Wednesday, May 15, 2013

Jennifer's Bloggin': Please

Jennifer's Bloggin': Please: I want to live a happy life. I want to be in love. I want to be Mrs. Dieng. I want to take care of my family. I want you to be the ...

Please


I want to live a happy life. I want to be in love. I want to be Mrs. Dieng. I want to take care of my family. I want you to be the man of the house. I want you and Isaiah to get along and even be friends. He doesn't need a father - he already has one, but I want you to help him be a better boy, and give him an example of what it means to be a good man. I want him to show you that he can listen and learn. I want to learn more about your culture. I want to speak to you in your tongue. I want to take care of you when you're old and grey, as you take care of me. I want you to trust that me and Isaiah respect you. I want peace. I want you to love me and feel comfortable enough to tell me. I want to live a happy life.
I know what I want, and I'm willing to be patient, but I need you to be patient too. Please.

Wednesday, May 8, 2013

Sticks and Stones

Dear Marco,

 I only know one side of the story, but I do want to offer my apologies for the words that Levon used yesterday.  He said that he was frustrated because you’d hit him in class and then started talking smack about it ever since.  I know that Levon can defend himself, so I'm sure he didn't want to cause attention and get either of you in trouble, but the jab pissed him off.  He wanted you to feel the way he was feeling, and he dug deep.  Too deep!

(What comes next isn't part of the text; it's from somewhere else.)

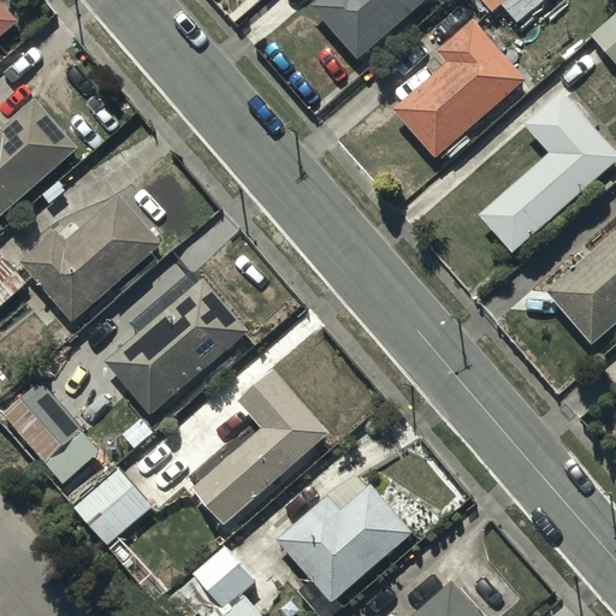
[(319,0),(309,9),(359,64),(430,0),(319,0)]
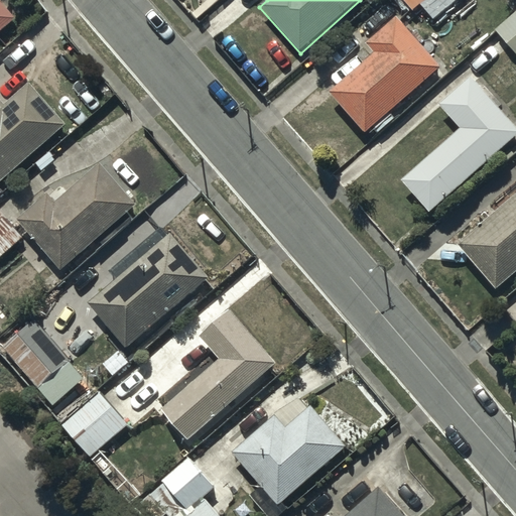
[(403,0),(412,11),(426,0),(403,0)]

Levon is not prejudice and narrow minded.  He understands the struggles that people go through to come to this country to make a living for their family.  He knows because we talk about it.  And he has been raised to appreciate and respect everyone until they give reason not to. 

Friends know what buttons to push and that’s why they push them.  I know Levon will think twice before he expresses himself.  Just as I hope you won’t call anyone an African monkey again.  I don’t blame you.  He called you illegal, but two wrongs don’t make a right. 

The way I see it, you were both wrong, and you both need to apologize to each other and move on. 

You know I think you’re a great guy.  I always will, regardless of if you and Levon stay friends. 

I hope you both learned a lesson.  Sticks and stones can break your bones and words can f*ck everything up. 

Keep your hands to yourself man, and I promise that Levon will not come off foul to you again.  It’s not in his nature. 

I hope you have a great day! 

Sincerely,

Miss J

Thursday, May 2, 2013

Military Deaths and Accidental Suicides

I’m surprised that male-to-male rapes in the military have not received a great deal of media attention.  I would assume it’s because many of the victims would not or could not come forward with their charge of military-on-military assault.  I’ve read that rape is about power and control and exerting a dominant force.  For the male victim, I would speculate that it’s a source of shame and feeling as if they’ve been robbed of their manhood. 
Though it’s not in anyone’s best interest, I totally understand why one would self-medicate on drugs and alcohol.  A flashback of rape could be just as bad or worse as seeing combat death, as it’s a death of another sort… a death of pride and self-respect, which is the epitome of military character. 
I can’t speak for all men, but from my life experience, it seems as if men aren’t as forthcoming as women with their feelings, so psychotherapy could be a long and costly (but necessary) process. 

Keeping such a dreadful experience secret would obviously be as detrimental to one’s mind as releasing the ugly truth.  I wouldn’t be surprised if reports found that many assailants were victims.  I wouldn’t be surprised if victims started to take matters into their own hands if they felt that justice would not prevail.

Regardless of no longer fearing losing one’s job due to sexual orientation, I’m sure that some victims are afraid of being labeled as homosexual and that keeps them from coming forward.  I’m sure they’re afraid of military retaliation and/or fraternization, which keeps them quiet.  I’m sure these veteran-victims are raging with anger and disgust because they were attacked by a comrade. 

I do hope the military really dives into figuring out how to reduce military-on-military assault, which reasonably seems like one [of many] causes of the accidental deaths and suicides in the military.  We need to do a better job with protecting our veterans because it’s the right thing to do.  After all, these are the people that fight, govern and die so that we are safe and protected.